Pros
Working with some highly motivated people - many among the leaders in their fields - to help actual humans with their actual lives rather than just a bottom line (although hospitals have bottom lines, too). Solid benefits. Good location. Generally collaborative work environment. MGH is within the Partners network of hospitals, so you are part of a larger community than even just the massive MGH campus. One benefit you won't find listed anywhere: Since so many things in life come down to relationships and networks, being in this community could give you a leg up if you have a health issue, as you will likely know doctors who know other doctors... to the point where you might more quickly be able to get in front of the best person to be treating whatever ails you.
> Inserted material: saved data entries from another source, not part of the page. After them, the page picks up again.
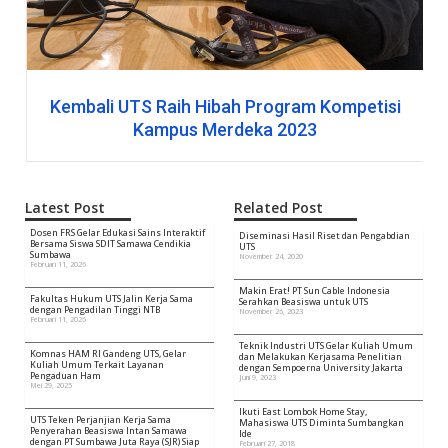
Kembali UTS Raih Hibah Program Kompetisi
Kampus Merdeka 2023
Latest Post
Related Post
Dosen FRS Gelar Edukasi Sains Interaktif
Diseminasi Hasil Riset dan Pengabdian
Bersama Siswa SDIT Samawa Cendikia
UTS
Sumbawa
November 24, 2020
Februari 11, 2026
Makin Erat! PT Sun Cable Indonesia
Fakultas Hukum UTS Jalin Kerja Sama
Serahkan Beasiswa untuk UTS
dengan Pengadilan Tinggi NTB
November 26, 2023
Februari 11, 2026
Teknik Industri UTS Gelar Kuliah Umum
Komnas HAM RI Gandeng UTS, Gelar
dan Melakukan Kerjasama Penelitian
Kuliah Umum Terkait Layanan
dengan Sempoerna University Jakarta
Pengaduan Ham
Juni 9, 2023
Mei 29, 2025
Ikuti East Lombok Home Stay,
UTS Teken Perjanjian Kerja Sama
Mahasiswa UTS Diminta Sumbangkan
Penyerahan Beasiswa Intan Samawa
Ide
dengan PT Sumbawa Juta Raya (SJR) Siap
Februari 27, 2018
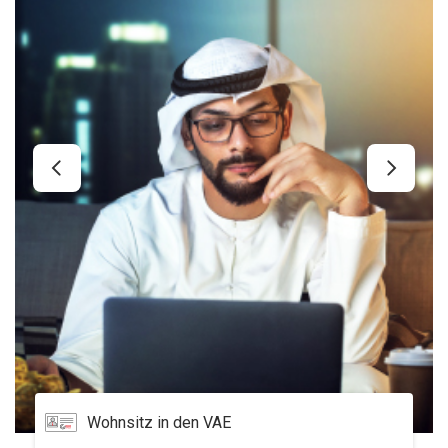
Service Büro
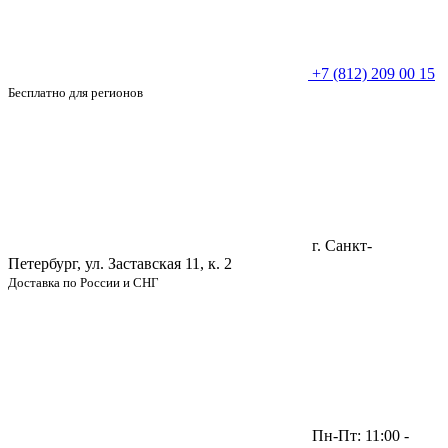
+7 (812) 209 00 15
Бесплатно для регионов
г. Санкт-
Петербург, ул. Заставская 11, к. 2
Доставка по России и СНГ
Пн-Пт: 11:00 -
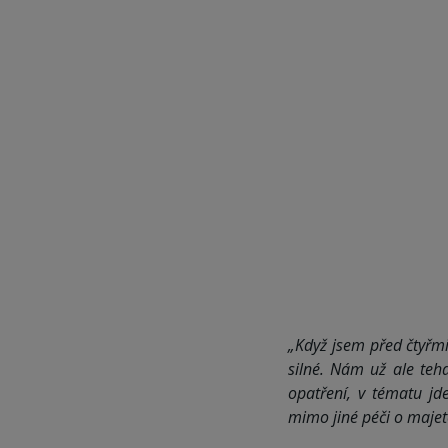
„Když jsem před čtyřmi
silné. Nám už ale teh
opatření, v tématu j
mimo jiné péči o majet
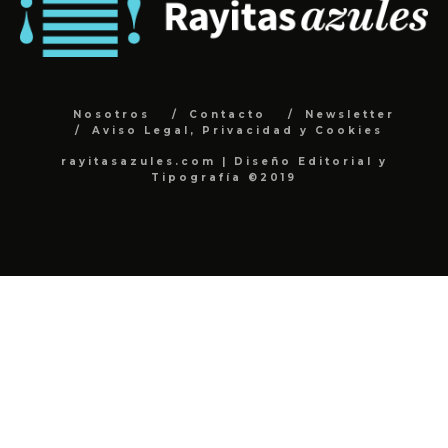
Nosotros
Contacto
Newsletter
Aviso Legal, Privacidad y Cookies
rayitasazules.com | Diseño Editorial y
Tipografía ©2019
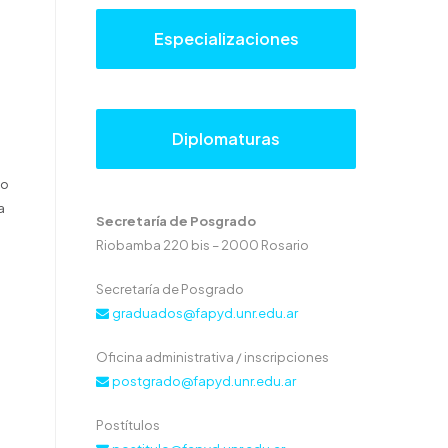
Especializaciones
Diplomaturas
vo
a
Secretaría de Posgrado
Riobamba 220 bis – 2000 Rosario
Secretaría de Posgrado
graduados@fapyd.unr.edu.ar
Oficina administrativa / inscripciones
postgrado@fapyd.unr.edu.ar
Postítulos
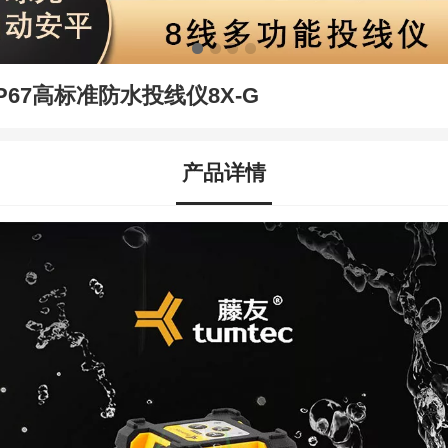
IP67高标准防水投线仪8X-G
产品详情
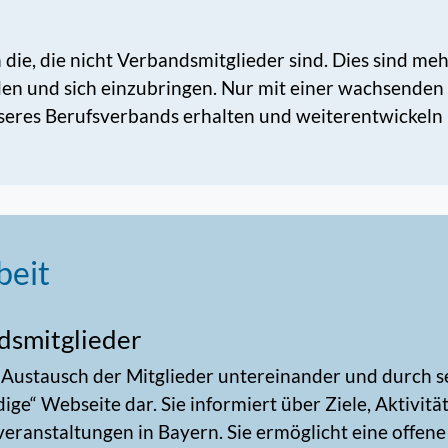
die, die nicht Verbandsmitglieder sind. Dies sind mehr
den und sich einzubringen. Nur mit einer wachsenden 
seres Berufsverbands erhalten und weiterentwickeln
beit
dsmitglieder
 Austausch der Mitglieder untereinander und durch s
dige“ Webseite dar. Sie informiert über Ziele, Aktivit
eranstaltungen in Bayern. Sie ermöglicht eine offene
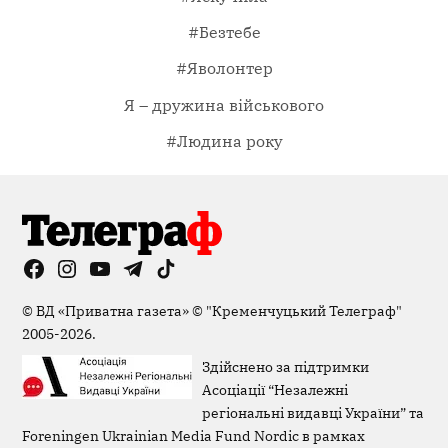
#Безтебе
#Яволонтер
Я – дружина військового
#Людина року
Facebook
Instagram
YouTube
Telegram
TikTok
Viber
Page
©
ВД «Приватна газета»
©
"Кременчуцький Телеграф"
2005-2026.
Здійснено за підтримки
Асоціації “Незалежні
регіональні видавці України” та
Foreningen Ukrainian Media Fund Nordic в рамках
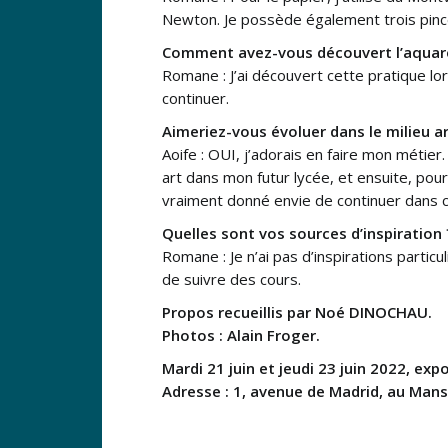
Newton. Je possède également trois pincea
Comment avez-vous découvert l’aquare
Romane : J’ai découvert cette pratique lor
continuer.
Aimeriez-vous évoluer dans le milieu ar
Aoife : OUI, j’adorais en faire mon métie
art dans mon futur lycée, et ensuite, po
vraiment donné envie de continuer dans c
Quelles sont vos sources d’inspiration 
Romane : Je n’ai pas d’inspirations particu
de suivre des cours.
Propos recueillis par Noé DINOCHAU.
Photos : Alain Froger.
Mardi 21 juin et jeudi 23 juin 2022, ex
Adresse : 1, avenue de Madrid, au Mans.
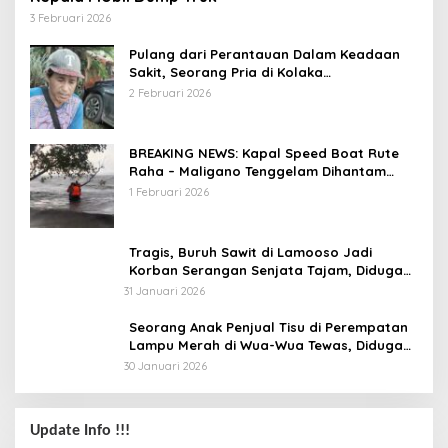
3 Februari 2026
Pulang dari Perantauan Dalam Keadaan
Sakit, Seorang Pria di Kolaka
Diterlantarkan Istri
2 Februari 2026
BREAKING NEWS: Kapal Speed Boat Rute
Raha – Maligano Tenggelam Dihantam
Angin dan Ombak Tinggi
1 Februari 2026
Tragis, Buruh Sawit di Lamooso Jadi
Korban Serangan Senjata Tajam, Diduga
Terkait Tanah
31 Januari 2026
Seorang Anak Penjual Tisu di Perempatan
Lampu Merah di Wua-Wua Tewas, Diduga
Jadi Korban Tabrak Lari
30 Januari 2026
Update Info !!!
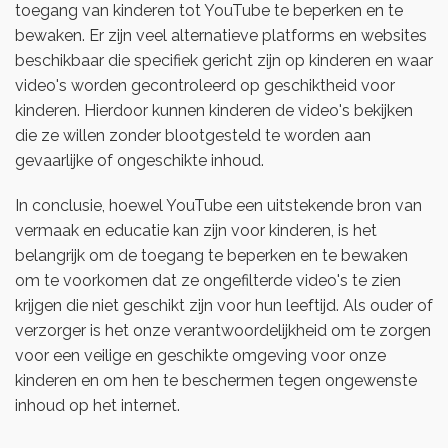
toegang van kinderen tot YouTube te beperken en te
bewaken. Er zijn veel alternatieve platforms en websites
beschikbaar die specifiek gericht zijn op kinderen en waar
video's worden gecontroleerd op geschiktheid voor
kinderen. Hierdoor kunnen kinderen de video's bekijken
die ze willen zonder blootgesteld te worden aan
gevaarlijke of ongeschikte inhoud.
In conclusie, hoewel YouTube een uitstekende bron van
vermaak en educatie kan zijn voor kinderen, is het
belangrijk om de toegang te beperken en te bewaken
om te voorkomen dat ze ongefilterde video's te zien
krijgen die niet geschikt zijn voor hun leeftijd. Als ouder of
verzorger is het onze verantwoordelijkheid om te zorgen
voor een veilige en geschikte omgeving voor onze
kinderen en om hen te beschermen tegen ongewenste
inhoud op het internet.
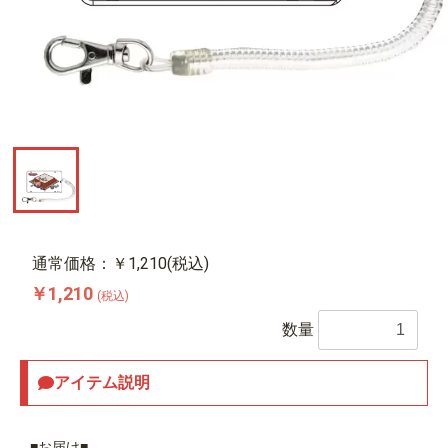
通常価格：￥1,210(税込)
￥1,210
(税込)
数量
アイテム説明
■お届け■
I'm not saying that in a nefarious way, any more than saying "If you work at TD Garden (or Gillette Stadium or Fenway Park), you're more likely to run into world-class athletes and musicians than the average person." This healthcare connection is not so much cutting the line, as smoothing the path.
Cons
You could be an accomplished career professional in a non-clinical field, but you will always be "support staff". An experienced JD/MBA would be outranked by someone whose new white coat just got their name stitched in that morning. That seems to be true regardless of the topic of conversation. While everyone is an individual, each handling interpersonal relations in their own way, the infrastructure of the hospital was (understandably) made by doctors, from the perspective of doctors, for the purpose of doing the business of doctors. The result is that if you are not a doctor, you are "support" - and your work matters less (or is perceived that way by the hospital at large). Sometimes the MDs even look down upon the other types of doctors (PhD, EdD, PsyD, JD, ...) in the same way that the general public might say to a PhD "Oh, you're a 'doctor', but not a *doctor* doctor..." I was also told that people (esp. clinicians) are often paid less than market value in trade for the prestige of working at MGH and, for clinicians, the Harvard affiliation that may accompany it.